» **What you are asked to do**
Write out every line in each of the entries below, word for word and in the same order.
*** Data shown Section Begins ***
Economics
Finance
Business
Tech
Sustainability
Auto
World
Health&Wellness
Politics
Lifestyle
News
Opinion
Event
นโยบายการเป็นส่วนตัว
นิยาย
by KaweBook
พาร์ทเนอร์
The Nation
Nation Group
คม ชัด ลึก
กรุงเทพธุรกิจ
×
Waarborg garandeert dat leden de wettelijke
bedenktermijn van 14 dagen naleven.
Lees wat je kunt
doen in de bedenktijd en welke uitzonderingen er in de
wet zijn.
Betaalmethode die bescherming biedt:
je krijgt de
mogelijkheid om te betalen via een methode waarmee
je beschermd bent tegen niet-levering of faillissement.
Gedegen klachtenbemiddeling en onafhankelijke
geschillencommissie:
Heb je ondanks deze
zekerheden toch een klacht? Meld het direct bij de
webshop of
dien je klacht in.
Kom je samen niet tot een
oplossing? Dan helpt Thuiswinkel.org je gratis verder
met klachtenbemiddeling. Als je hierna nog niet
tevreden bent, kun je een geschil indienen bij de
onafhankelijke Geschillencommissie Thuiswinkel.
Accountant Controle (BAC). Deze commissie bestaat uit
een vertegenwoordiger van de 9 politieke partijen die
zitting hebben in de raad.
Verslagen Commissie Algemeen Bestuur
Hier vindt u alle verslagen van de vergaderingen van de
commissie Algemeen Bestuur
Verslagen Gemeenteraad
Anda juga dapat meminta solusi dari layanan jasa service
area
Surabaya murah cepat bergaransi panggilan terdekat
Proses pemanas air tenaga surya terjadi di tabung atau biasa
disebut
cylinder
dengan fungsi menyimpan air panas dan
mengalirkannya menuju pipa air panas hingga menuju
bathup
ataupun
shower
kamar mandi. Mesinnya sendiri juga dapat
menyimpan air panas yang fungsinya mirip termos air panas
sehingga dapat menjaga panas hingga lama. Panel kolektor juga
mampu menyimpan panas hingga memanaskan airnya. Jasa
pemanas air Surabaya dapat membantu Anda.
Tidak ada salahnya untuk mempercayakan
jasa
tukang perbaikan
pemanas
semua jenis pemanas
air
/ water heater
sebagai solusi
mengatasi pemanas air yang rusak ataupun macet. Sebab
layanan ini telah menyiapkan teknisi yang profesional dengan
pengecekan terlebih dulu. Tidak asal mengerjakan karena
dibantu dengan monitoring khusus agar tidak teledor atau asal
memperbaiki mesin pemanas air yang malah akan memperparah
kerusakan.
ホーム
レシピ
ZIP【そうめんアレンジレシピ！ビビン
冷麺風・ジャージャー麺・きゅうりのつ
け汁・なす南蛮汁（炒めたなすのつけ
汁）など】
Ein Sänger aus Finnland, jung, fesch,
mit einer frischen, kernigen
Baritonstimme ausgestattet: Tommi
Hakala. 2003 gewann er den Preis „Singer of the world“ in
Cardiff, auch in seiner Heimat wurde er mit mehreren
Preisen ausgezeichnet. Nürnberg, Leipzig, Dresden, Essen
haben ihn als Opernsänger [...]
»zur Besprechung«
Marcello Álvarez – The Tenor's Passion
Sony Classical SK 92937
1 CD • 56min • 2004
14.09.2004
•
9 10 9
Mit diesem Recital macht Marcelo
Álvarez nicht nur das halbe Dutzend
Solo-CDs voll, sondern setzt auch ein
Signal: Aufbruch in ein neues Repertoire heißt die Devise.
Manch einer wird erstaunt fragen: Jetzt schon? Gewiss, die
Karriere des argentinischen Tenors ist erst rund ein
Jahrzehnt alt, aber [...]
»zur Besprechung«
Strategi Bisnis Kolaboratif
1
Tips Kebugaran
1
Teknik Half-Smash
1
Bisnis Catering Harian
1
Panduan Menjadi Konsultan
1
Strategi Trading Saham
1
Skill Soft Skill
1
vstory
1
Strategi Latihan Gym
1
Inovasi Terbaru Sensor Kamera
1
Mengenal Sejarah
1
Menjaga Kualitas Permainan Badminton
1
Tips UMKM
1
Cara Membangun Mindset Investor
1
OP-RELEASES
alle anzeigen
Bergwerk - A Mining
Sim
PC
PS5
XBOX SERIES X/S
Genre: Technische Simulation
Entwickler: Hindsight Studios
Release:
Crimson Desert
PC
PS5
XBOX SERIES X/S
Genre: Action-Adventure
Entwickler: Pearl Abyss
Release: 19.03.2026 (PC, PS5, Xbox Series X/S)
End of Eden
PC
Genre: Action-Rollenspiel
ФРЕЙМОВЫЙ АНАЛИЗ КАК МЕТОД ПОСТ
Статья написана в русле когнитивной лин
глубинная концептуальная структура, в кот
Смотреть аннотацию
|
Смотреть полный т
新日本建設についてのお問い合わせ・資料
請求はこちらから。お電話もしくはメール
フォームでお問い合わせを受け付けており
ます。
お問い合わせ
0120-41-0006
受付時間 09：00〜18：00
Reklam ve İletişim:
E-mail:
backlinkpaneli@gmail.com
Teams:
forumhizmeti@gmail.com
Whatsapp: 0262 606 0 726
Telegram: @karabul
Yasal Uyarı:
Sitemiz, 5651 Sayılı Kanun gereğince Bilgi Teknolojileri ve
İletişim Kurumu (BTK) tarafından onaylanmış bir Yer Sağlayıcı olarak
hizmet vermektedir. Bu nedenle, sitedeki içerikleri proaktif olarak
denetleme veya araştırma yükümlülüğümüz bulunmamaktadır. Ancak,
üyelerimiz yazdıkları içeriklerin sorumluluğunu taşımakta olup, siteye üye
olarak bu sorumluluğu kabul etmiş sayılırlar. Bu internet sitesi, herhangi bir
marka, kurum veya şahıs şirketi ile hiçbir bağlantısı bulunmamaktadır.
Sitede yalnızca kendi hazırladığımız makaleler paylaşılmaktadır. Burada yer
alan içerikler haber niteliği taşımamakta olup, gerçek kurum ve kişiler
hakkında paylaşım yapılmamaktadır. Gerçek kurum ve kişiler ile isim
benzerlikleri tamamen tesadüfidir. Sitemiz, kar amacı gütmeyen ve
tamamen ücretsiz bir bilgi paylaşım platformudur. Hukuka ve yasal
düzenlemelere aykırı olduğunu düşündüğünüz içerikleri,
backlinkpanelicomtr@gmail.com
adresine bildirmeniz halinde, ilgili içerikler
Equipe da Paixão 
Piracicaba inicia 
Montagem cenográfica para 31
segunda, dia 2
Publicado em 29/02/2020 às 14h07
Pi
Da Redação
*** Data shown Section Ends ***
» **Solution**
Economics
Finance
Business
Tech
Sustainability
Auto
World
Health&Wellness
Politics
Lifestyle
News
Opinion
Event
นโยบายการเป็นส่วนตัว
นิยาย
by KaweBook
พาร์ทเนอร์
The Nation
Nation Group
คม ชัด ลึก
กรุงเทพธุรกิจ
×
Waarborg garandeert dat leden de wettelijke
bedenktermijn van 14 dagen naleven.
Lees wat je kunt
doen in de bedenktijd en welke uitzonderingen er in de
wet zijn.
Betaalmethode die bescherming biedt:
je krijgt de
mogelijkheid om te betalen via een methode waarmee
je beschermd bent tegen niet-levering of faillissement.
Gedegen klachtenbemiddeling en onafhankelijke
geschillencommissie:
Heb je ondanks deze
zekerheden toch een klacht? Meld het direct bij de
webshop of
dien je klacht in.
Kom je samen niet tot een
oplossing? Dan helpt Thuiswinkel.org je gratis verder
met klachtenbemiddeling. Als je hierna nog niet
tevreden bent, kun je een geschil indienen bij de
onafhankelijke Geschillencommissie Thuiswinkel.
Accountant Controle (BAC). Deze commissie bestaat uit
een vertegenwoordiger van de 9 politieke partijen die
zitting hebben in de raad.
Verslagen Commissie Algemeen Bestuur
Hier vindt u alle verslagen van de vergaderingen van de
commissie Algemeen Bestuur
Verslagen Gemeenteraad
Anda juga dapat meminta solusi dari layanan jasa service
area
Surabaya murah cepat bergaransi panggilan terdekat
Proses pemanas air tenaga surya terjadi di tabung atau biasa
disebut
cylinder
dengan fungsi menyimpan air panas dan
mengalirkannya menuju pipa air panas hingga menuju
bathup
ataupun
shower
kamar mandi. Mesinnya sendiri juga dapat
menyimpan air panas yang fungsinya mirip termos air panas
sehingga dapat menjaga panas hingga lama. Panel kolektor juga
mampu menyimpan panas hingga memanaskan airnya. Jasa
pemanas air Surabaya dapat membantu Anda.
Tidak ada salahnya untuk mempercayakan
jasa
tukang perbaikan
pemanas
semua jenis pemanas
air
/ water heater
sebagai solusi
mengatasi pemanas air yang rusak ataupun macet. Sebab
layanan ini telah menyiapkan teknisi yang profesional dengan
pengecekan terlebih dulu. Tidak asal mengerjakan karena
dibantu dengan monitoring khusus agar tidak teledor atau asal
memperbaiki mesin pemanas air yang malah akan memperparah
kerusakan.
ホーム
レシピ
ZIP【そうめんアレンジレシピ！ビビン
冷麺風・ジャージャー麺・きゅうりのつ
け汁・なす南蛮汁（炒めたなすのつけ
汁）など】
Ein Sänger aus Finnland, jung, fesch,
mit einer frischen, kernigen
Baritonstimme ausgestattet: Tommi
Hakala. 2003 gewann er den Preis „Singer of the world“ in
Cardiff, auch in seiner Heimat wurde er mit mehreren
Preisen ausgezeichnet. Nürnberg, Leipzig, Dresden, Essen
haben ihn als Opernsänger [...]
»zur Besprechung«
Marcello Álvarez – The Tenor's Passion
Sony Classical SK 92937
1 CD • 56min • 2004
14.09.2004
•
9 10 9
Mit diesem Recital macht Marcelo
Álvarez nicht nur das halbe Dutzend
Solo-CDs voll, sondern setzt auch ein
Signal: Aufbruch in ein neues Repertoire heißt die Devise.
Manch einer wird erstaunt fragen: Jetzt schon? Gewiss, die
Karriere des argentinischen Tenors ist erst rund ein
Jahrzehnt alt, aber [...]
»zur Besprechung«
Strategi Bisnis Kolaboratif
1
Tips Kebugaran
1
Teknik Half-Smash
1
Bisnis Catering Harian
1
Panduan Menjadi Konsultan
1
Strategi Trading Saham
1
Skill Soft Skill
1
vstory
1
Strategi Latihan Gym
1
Inovasi Terbaru Sensor Kamera
1
Mengenal Sejarah
1
Menjaga Kualitas Permainan Badminton
1
Tips UMKM
1
Cara Membangun Mindset Investor
1
OP-RELEASES
alle anzeigen
Bergwerk - A Mining
Sim
PC
PS5
XBOX SERIES X/S
Genre: Technische Simulation
Entwickler: Hindsight Studios
Release:
Crimson Desert
PC
PS5
XBOX SERIES X/S
Genre: Action-Adventure
Entwickler: Pearl Abyss
Release: 19.03.2026 (PC, PS5, Xbox Series X/S)
End of Eden
PC
Genre: Action-Rollenspiel
ФРЕЙМОВЫЙ АНАЛИЗ КАК МЕТОД ПОСТ
Статья написана в русле когнитивной лин
глубинная концептуальная структура, в кот
Смотреть аннотацию
|
Смотреть полный т
新日本建設についてのお問い合わせ・資料
請求はこちらから。お電話もしくはメール
フォームでお問い合わせを受け付けており
ます。
お問い合わせ
0120-41-0006
受付時間 09：00〜18：00
Reklam ve İletişim:
E-mail:
backlinkpaneli@gmail.com
Teams:
forumhizmeti@gmail.com
Whatsapp: 0262 606 0 726
Telegram: @karabul
Yasal Uyarı:
Sitemiz, 5651 Sayılı Kanun gereğince Bilgi Teknolojileri ve
İletişim Kurumu (BTK) tarafından onaylanmış bir Yer Sağlayıcı olarak
hizmet vermektedir. Bu nedenle, sitedeki içerikleri proaktif olarak
denetleme veya araştırma yükümlülüğümüz bulunmamaktadır. Ancak,
üyelerimiz yazdıkları içeriklerin sorumluluğunu taşımakta olup, siteye üye
olarak bu sorumluluğu kabul etmiş sayılırlar. Bu internet sitesi, herhangi bir
marka, kurum veya şahıs şirketi ile hiçbir bağlantısı bulunmamaktadır.
Sitede yalnızca kendi hazırladığımız makaleler paylaşılmaktadır. Burada yer
alan içerikler haber niteliği taşımamakta olup, gerçek kurum ve kişiler
hakkında paylaşım yapılmamaktadır. Gerçek kurum ve kişiler ile isim
benzerlikleri tamamen tesadüfidir. Sitemiz, kar amacı gütmeyen ve
tamamen ücretsiz bir bilgi paylaşım platformudur. Hukuka ve yasal
düzenlemelere aykırı olduğunu düşündüğünüz içerikleri,
backlinkpanelicomtr@gmail.com
adresine bildirmeniz halinde, ilgili içerikler
Equipe da Paixão 
Piracicaba inicia 
Montagem cenográfica para 31
segunda, dia 2
Publicado em 29/02/2020 às 14h07
Pi
Da Redação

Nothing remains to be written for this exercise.